DATA EXCERPTS>

※

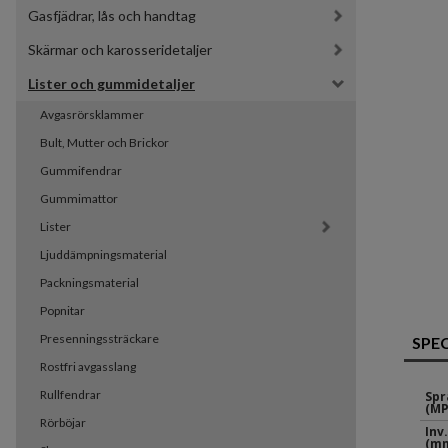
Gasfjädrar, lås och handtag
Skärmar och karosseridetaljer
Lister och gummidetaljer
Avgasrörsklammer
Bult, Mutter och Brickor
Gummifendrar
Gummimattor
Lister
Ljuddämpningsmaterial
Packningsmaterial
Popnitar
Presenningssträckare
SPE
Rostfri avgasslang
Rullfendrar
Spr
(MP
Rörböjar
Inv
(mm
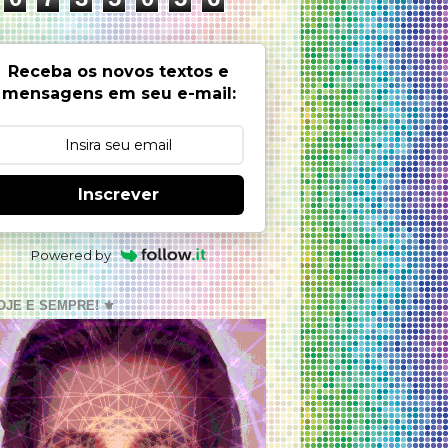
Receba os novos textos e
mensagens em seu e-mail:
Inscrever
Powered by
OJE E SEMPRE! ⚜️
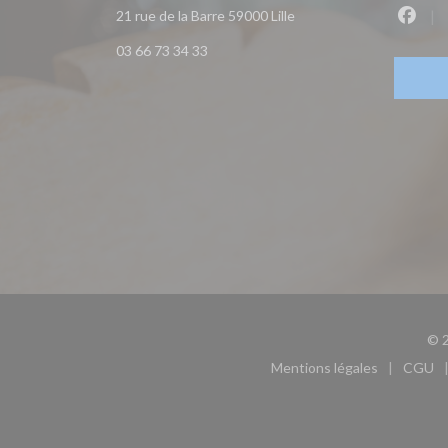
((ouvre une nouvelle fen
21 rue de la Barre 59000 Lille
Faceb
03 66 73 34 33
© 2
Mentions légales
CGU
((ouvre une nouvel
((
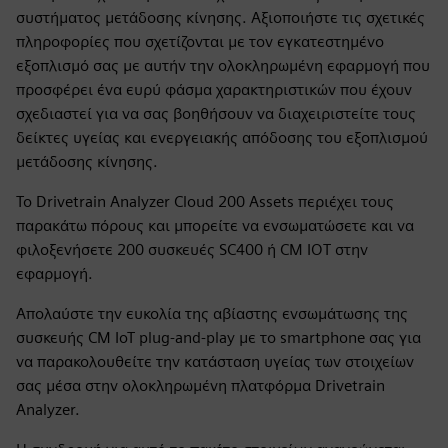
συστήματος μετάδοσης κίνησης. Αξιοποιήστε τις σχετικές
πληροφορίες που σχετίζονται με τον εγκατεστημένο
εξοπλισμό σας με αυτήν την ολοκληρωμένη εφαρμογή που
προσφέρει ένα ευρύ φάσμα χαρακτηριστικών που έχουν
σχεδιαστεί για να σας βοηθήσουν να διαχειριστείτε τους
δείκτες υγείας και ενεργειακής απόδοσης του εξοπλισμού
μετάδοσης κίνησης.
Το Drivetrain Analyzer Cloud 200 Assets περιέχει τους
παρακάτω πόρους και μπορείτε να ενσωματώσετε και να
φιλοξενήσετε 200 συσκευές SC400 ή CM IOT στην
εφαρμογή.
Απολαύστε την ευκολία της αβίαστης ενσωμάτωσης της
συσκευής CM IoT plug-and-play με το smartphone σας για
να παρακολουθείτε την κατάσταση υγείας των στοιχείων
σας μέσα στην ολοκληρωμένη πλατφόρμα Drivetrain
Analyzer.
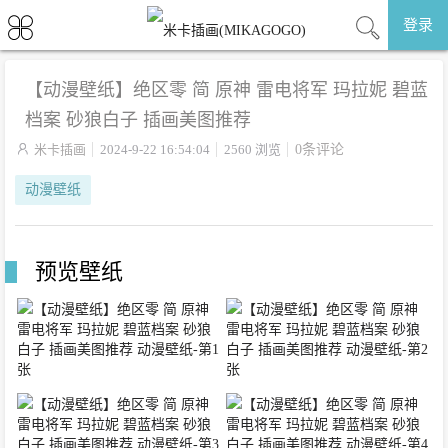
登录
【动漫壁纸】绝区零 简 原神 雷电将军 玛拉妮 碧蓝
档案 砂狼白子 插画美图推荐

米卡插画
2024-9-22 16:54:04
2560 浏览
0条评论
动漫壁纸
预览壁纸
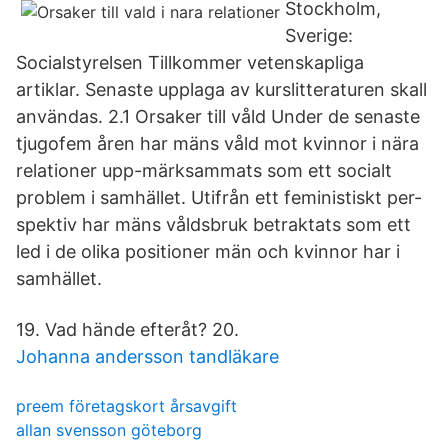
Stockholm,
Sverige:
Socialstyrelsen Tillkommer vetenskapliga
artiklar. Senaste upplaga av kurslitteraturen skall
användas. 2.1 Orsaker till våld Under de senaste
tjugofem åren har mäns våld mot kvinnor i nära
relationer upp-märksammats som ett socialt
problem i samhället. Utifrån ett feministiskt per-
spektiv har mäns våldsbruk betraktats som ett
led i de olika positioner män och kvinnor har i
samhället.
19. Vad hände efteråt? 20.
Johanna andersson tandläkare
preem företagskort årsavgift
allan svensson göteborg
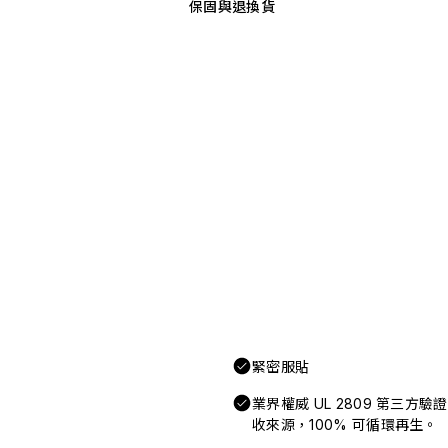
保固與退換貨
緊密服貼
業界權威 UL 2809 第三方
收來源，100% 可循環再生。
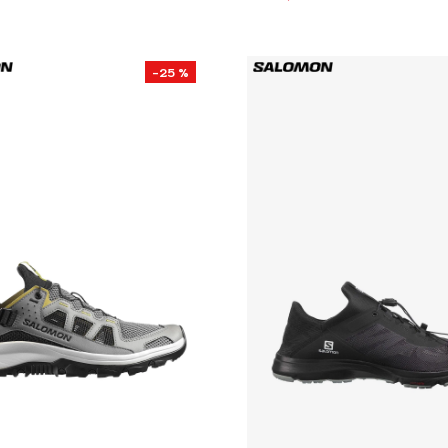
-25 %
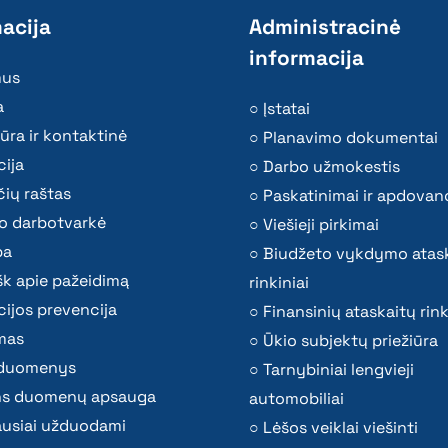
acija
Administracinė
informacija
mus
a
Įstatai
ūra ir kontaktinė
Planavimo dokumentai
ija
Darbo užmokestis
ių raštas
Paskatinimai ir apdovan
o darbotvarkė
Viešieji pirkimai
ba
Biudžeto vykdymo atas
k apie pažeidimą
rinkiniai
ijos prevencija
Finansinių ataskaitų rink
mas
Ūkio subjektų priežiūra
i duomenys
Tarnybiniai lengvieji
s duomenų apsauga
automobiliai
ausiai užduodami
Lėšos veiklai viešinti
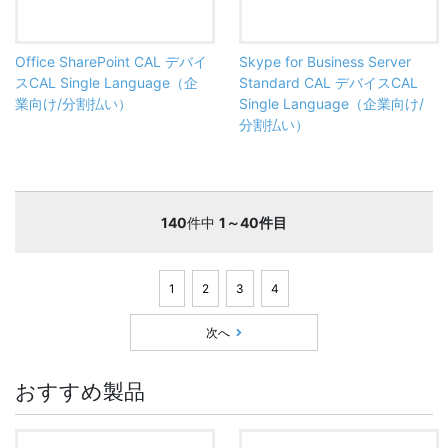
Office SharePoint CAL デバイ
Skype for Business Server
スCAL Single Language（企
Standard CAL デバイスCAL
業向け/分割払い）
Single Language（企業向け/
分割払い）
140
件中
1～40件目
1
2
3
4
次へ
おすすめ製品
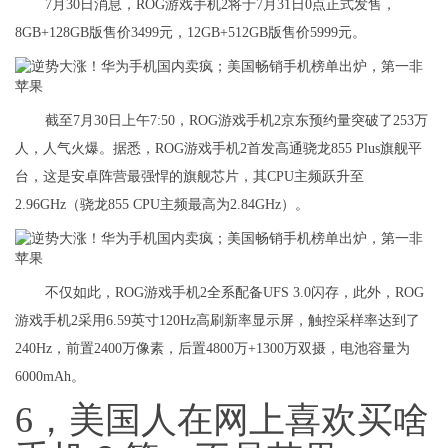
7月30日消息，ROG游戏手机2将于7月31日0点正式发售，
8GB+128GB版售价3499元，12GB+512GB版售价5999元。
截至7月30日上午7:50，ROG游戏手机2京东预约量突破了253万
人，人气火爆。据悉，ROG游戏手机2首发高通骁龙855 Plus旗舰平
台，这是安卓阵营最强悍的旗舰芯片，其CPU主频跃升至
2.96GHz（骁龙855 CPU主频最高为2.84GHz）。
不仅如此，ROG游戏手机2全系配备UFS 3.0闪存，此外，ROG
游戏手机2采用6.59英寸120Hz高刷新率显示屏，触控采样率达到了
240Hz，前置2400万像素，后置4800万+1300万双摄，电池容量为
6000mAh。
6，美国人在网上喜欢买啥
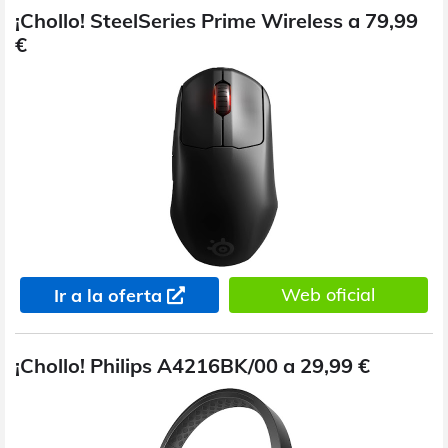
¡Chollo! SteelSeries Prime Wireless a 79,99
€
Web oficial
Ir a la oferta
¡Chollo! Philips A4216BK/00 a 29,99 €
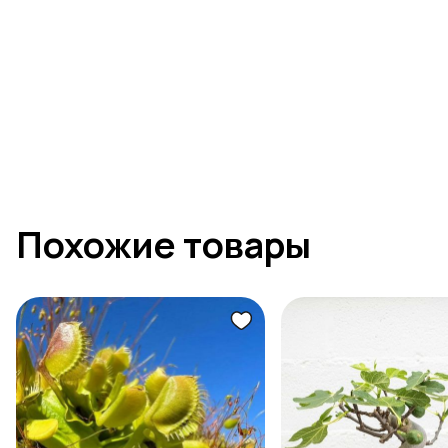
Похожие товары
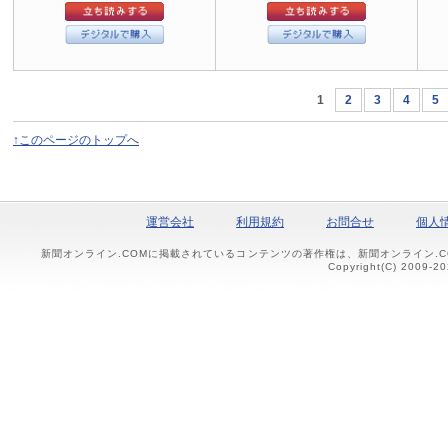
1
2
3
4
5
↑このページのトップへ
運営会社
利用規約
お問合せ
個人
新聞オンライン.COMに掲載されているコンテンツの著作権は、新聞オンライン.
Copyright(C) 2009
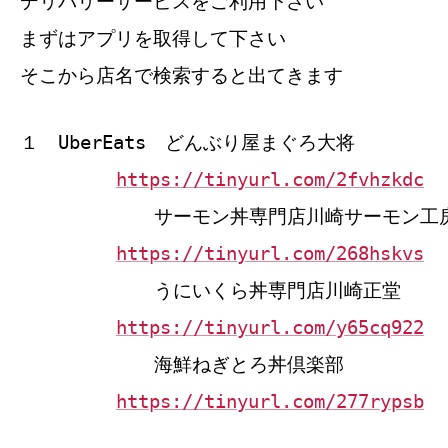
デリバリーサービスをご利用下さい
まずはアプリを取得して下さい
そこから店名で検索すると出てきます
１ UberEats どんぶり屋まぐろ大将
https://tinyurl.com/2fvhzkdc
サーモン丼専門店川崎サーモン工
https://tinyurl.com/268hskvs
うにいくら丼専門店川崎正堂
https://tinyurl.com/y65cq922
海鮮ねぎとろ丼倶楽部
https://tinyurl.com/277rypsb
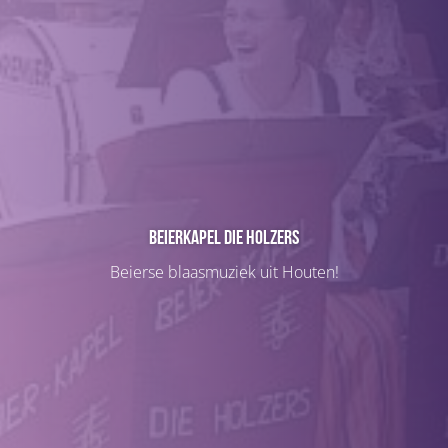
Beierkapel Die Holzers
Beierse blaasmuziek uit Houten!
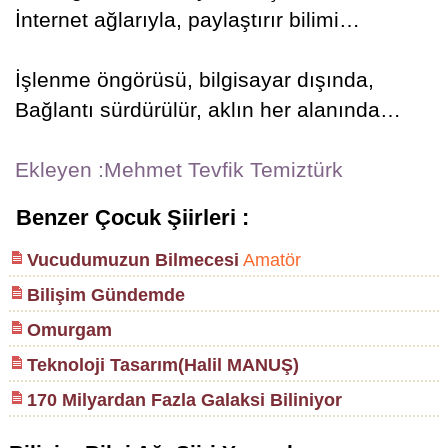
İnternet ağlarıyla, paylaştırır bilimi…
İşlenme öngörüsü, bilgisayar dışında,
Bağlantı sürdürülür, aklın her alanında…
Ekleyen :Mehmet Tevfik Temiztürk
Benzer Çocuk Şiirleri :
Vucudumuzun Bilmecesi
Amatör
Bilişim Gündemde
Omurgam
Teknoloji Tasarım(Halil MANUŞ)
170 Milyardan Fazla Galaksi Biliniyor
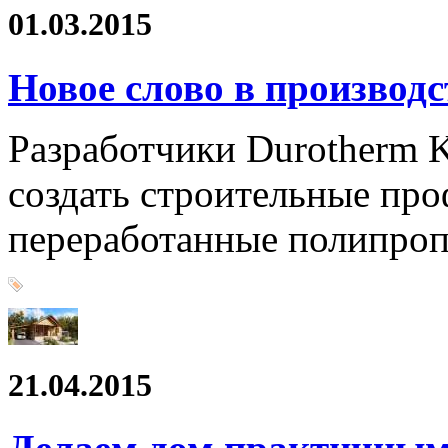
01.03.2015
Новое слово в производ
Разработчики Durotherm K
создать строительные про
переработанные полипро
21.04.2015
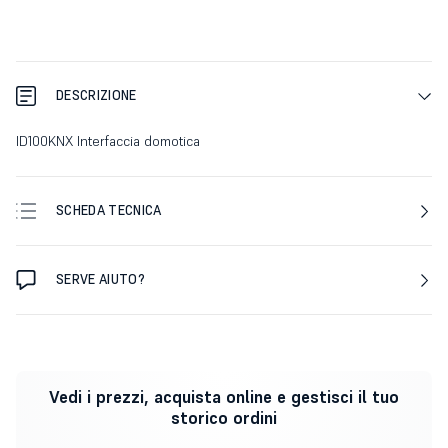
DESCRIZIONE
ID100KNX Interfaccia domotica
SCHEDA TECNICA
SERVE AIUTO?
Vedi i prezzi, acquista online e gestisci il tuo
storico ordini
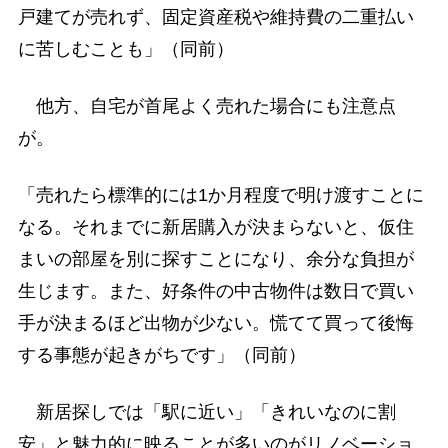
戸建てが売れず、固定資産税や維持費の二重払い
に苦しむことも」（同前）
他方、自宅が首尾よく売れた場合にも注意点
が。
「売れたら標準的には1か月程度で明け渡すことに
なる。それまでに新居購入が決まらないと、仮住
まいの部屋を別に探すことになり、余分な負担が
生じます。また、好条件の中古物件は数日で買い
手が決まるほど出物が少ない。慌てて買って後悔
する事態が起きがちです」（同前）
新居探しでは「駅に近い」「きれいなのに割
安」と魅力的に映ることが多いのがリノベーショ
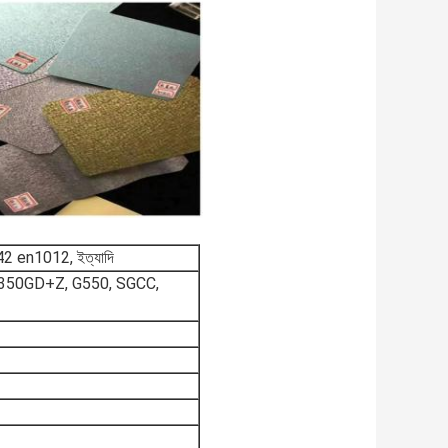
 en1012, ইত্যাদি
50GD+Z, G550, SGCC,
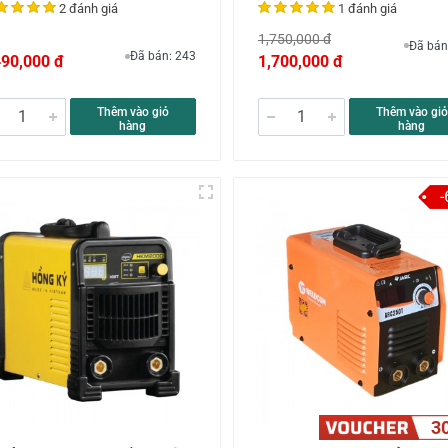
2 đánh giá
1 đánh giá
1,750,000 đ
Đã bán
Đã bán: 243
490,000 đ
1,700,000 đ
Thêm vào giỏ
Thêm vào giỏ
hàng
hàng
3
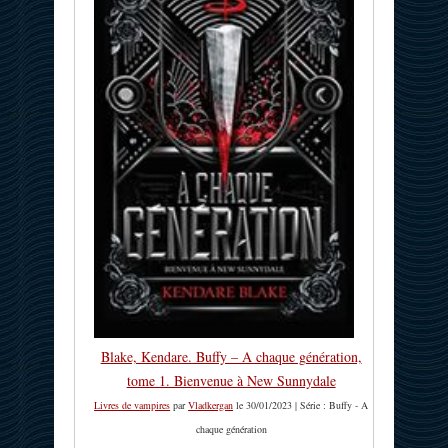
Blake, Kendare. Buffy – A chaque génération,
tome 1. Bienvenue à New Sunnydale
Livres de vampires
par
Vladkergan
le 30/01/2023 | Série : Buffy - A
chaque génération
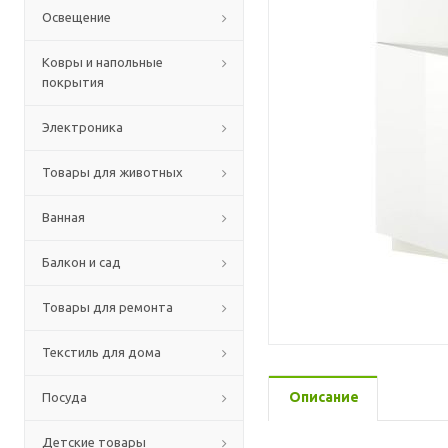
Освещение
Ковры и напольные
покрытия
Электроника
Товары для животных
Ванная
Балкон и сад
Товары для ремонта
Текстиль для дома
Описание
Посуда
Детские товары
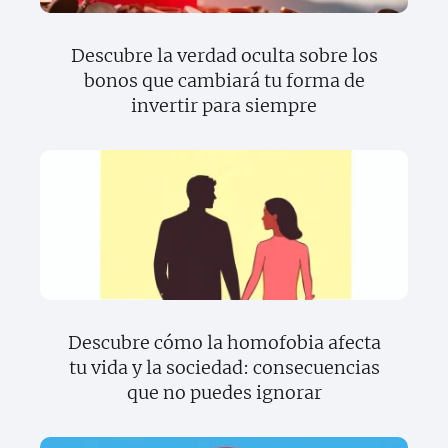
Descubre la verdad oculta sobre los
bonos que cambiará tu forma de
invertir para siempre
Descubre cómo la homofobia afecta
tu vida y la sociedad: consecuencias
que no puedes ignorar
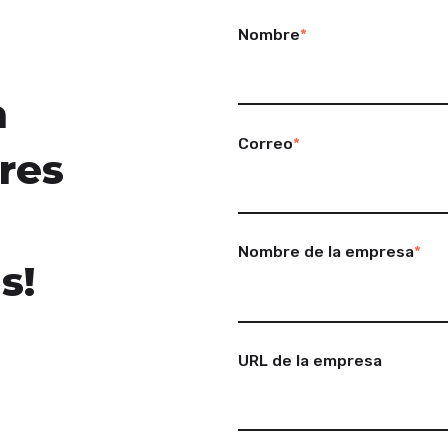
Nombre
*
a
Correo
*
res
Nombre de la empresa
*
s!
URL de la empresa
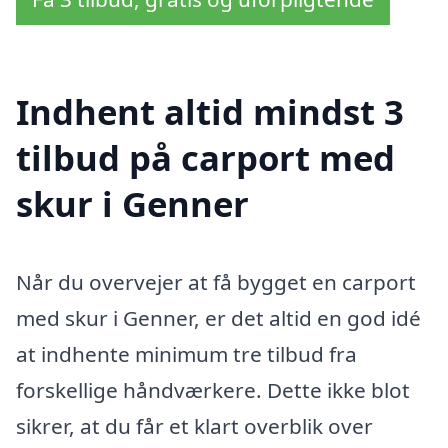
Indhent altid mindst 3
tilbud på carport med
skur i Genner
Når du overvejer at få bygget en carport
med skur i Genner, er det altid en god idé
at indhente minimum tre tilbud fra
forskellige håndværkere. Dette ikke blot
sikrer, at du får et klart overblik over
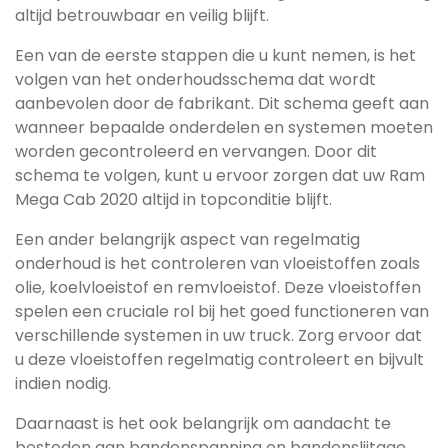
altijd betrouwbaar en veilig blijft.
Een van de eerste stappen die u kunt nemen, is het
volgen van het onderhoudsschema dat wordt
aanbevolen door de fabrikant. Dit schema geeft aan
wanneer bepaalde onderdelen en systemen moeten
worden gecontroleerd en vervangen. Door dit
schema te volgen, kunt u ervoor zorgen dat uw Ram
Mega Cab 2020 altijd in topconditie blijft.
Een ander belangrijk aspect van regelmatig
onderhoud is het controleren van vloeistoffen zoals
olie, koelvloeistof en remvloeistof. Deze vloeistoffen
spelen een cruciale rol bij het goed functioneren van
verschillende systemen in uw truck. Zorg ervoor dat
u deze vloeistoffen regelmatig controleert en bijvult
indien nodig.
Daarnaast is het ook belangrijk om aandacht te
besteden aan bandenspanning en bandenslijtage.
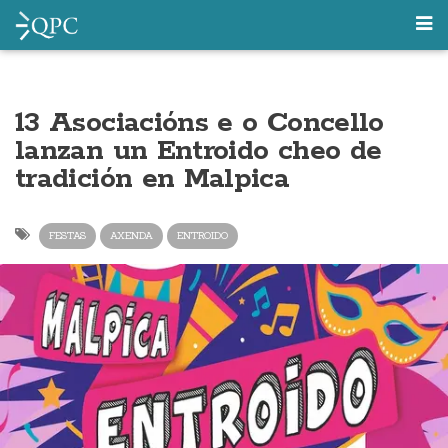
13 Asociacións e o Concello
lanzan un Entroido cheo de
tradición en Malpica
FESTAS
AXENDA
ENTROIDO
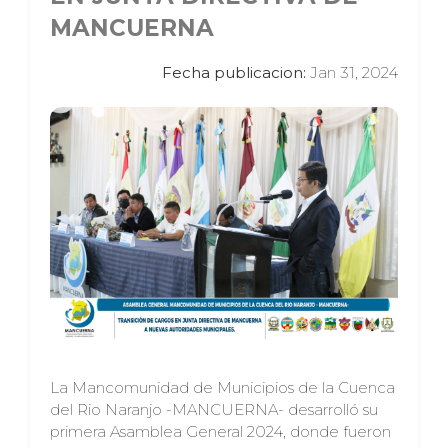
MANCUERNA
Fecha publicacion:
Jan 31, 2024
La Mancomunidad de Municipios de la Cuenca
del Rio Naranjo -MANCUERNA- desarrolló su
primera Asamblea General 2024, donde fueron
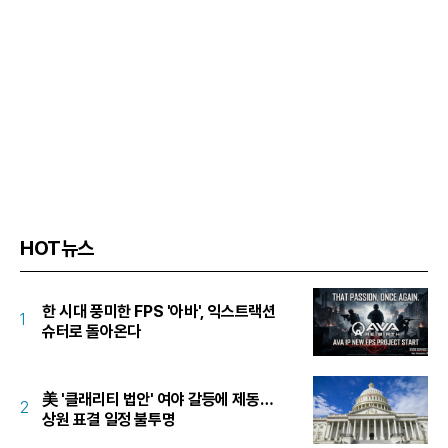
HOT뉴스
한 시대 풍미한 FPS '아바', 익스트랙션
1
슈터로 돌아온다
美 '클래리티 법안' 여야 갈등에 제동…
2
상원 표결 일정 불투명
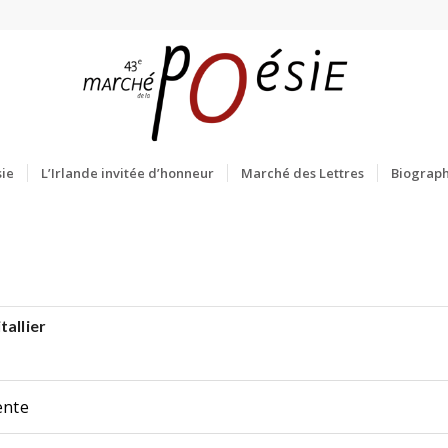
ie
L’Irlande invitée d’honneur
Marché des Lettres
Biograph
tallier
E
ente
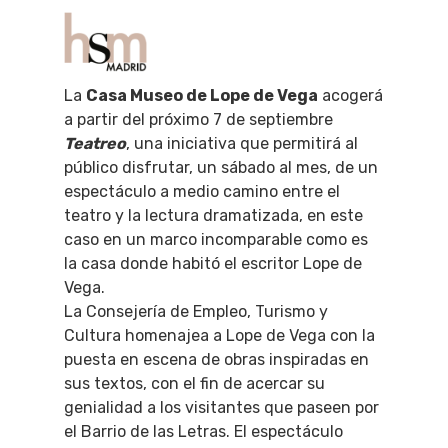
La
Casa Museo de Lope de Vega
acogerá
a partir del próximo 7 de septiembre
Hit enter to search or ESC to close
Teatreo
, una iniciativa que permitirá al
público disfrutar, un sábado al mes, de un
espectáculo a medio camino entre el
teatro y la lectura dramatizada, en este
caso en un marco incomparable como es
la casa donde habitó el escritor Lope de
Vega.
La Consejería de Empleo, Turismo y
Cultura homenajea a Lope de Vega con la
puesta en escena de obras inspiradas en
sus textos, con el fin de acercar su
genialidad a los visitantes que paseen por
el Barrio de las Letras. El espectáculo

※

WHAT TO PRODUCE>
Among the entries above, find the line with "altijd betrouwbaar en veilig blijft." and repeat exactly from there through the line with "teatro y la lectura dramatizada, en este", leaving out the pictures.

SOLUTION TO THIS TASK>
altijd betrouwbaar en veilig blijft.
Een van de eerste stappen die u kunt nemen, is het
volgen van het onderhoudsschema dat wordt
aanbevolen door de fabrikant. Dit schema geeft aan
wanneer bepaalde onderdelen en systemen moeten
worden gecontroleerd en vervangen. Door dit
schema te volgen, kunt u ervoor zorgen dat uw Ram
Mega Cab 2020 altijd in topconditie blijft.
Een ander belangrijk aspect van regelmatig
onderhoud is het controleren van vloeistoffen zoals
olie, koelvloeistof en remvloeistof. Deze vloeistoffen
spelen een cruciale rol bij het goed functioneren van
verschillende systemen in uw truck. Zorg ervoor dat
u deze vloeistoffen regelmatig controleert en bijvult
indien nodig.
Daarnaast is het ook belangrijk om aandacht te
besteden aan bandenspanning en bandenslijtage.
13 Asociacións e o Concello
lanzan un Entroido cheo de
tradición en Malpica
FESTAS
AXENDA
ENTROIDO
MANCUERNA
Fecha publicacion:
Jan 31, 2024
La Mancomunidad de Municipios de la Cuenca
del Rio Naranjo -MANCUERNA- desarrolló su
primera Asamblea General 2024, donde fueron
HOT뉴스
한 시대 풍미한 FPS '아바', 익스트랙션
1
슈터로 돌아온다
美 '클래리티 법안' 여야 갈등에 제동…
2
상원 표결 일정 불투명
ie
L’Irlande invitée d’honneur
Marché des Lettres
Biograph
tallier
E
ente
La
Casa Museo de Lope de Vega
acogerá
a partir del próximo 7 de septiembre
Hit enter to search or ESC to close
Teatreo
, una iniciativa que permitirá al
público disfrutar, un sábado al mes, de un
espectáculo a medio camino entre el
teatro y la lectura dramatizada, en este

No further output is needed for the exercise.